* [Activity] Please copy every line with the string "التعبيري" from the entries below.

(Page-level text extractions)
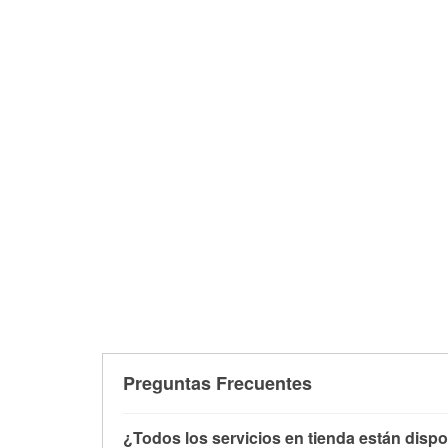
Preguntas Frecuentes
¿Todos los servicios en tienda están dispo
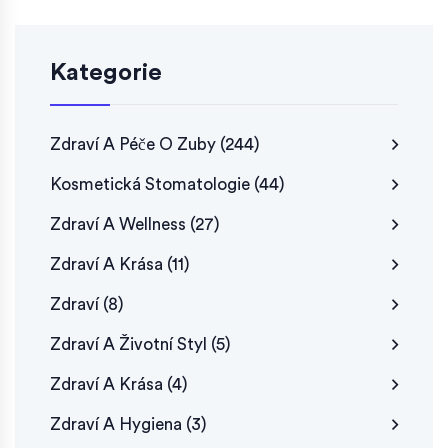
Kategorie
Zdraví A Péče O Zuby
(244)
Kosmetická Stomatologie
(44)
Zdraví A Wellness
(27)
Zdraví A Krása
(11)
Zdraví
(8)
Zdraví A Životní Styl
(5)
Zdraví A Krása
(4)
Zdraví A Hygiena
(3)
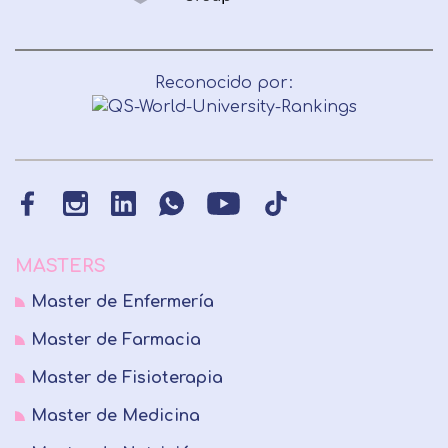
Reconocido por:
MASTERS
Master de Enfermería
Master de Farmacia
Master de Fisioterapia
Master de Medicina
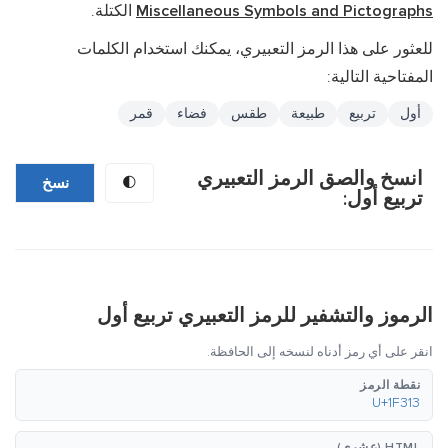
Miscellaneous Symbols and Pictographs
الكتلة.
للعثور على هذا الرمز التعبيري، يمكنك استخدام الكلمات
المفتاحية التالية:
أول
تربيع
طبيعة
طقس
فضاء
قمر
انسخ والصق الرمز التعبيري
🌓
نسخ
تربيع أول:
الرموز والتشفير للرمز التعبيري تربيع أول
انقر على أي رمز أدناه لنسخه إلى الحافظة.
نقطة الرمز
U+1F313
HTML (عشري)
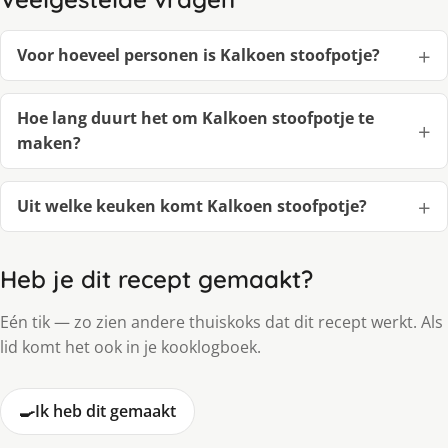
Voor hoeveel personen is Kalkoen stoofpotje?
Hoe lang duurt het om Kalkoen stoofpotje te
maken?
Uit welke keuken komt Kalkoen stoofpotje?
Heb je dit recept gemaakt?
Eén tik — zo zien andere thuiskoks dat dit recept werkt. Als
lid komt het ook in je kooklogboek.
🍳
Ik heb dit gemaakt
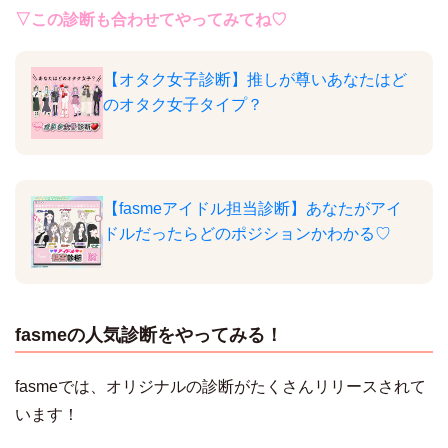
▽この診断も合わせてやってみてね♡
【オタク女子診断】推しが尊いあなたはど
のオタク女子タイプ？
aaa
【fasmeアイドル担当診断】あなたがアイ
ドルだったらどのポジションかわかる♡
fasmeの人気診断をやってみる！
fasmeでは、オリジナルの診断がたくさんリリースされて
います！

* [Result of this task]
للعثور على هذا الرمز التعبيري، يمكنك استخدام الكلمات
انسخ والصق الرمز التعبيري
الرموز والتشفير للرمز التعبيري تربيع أول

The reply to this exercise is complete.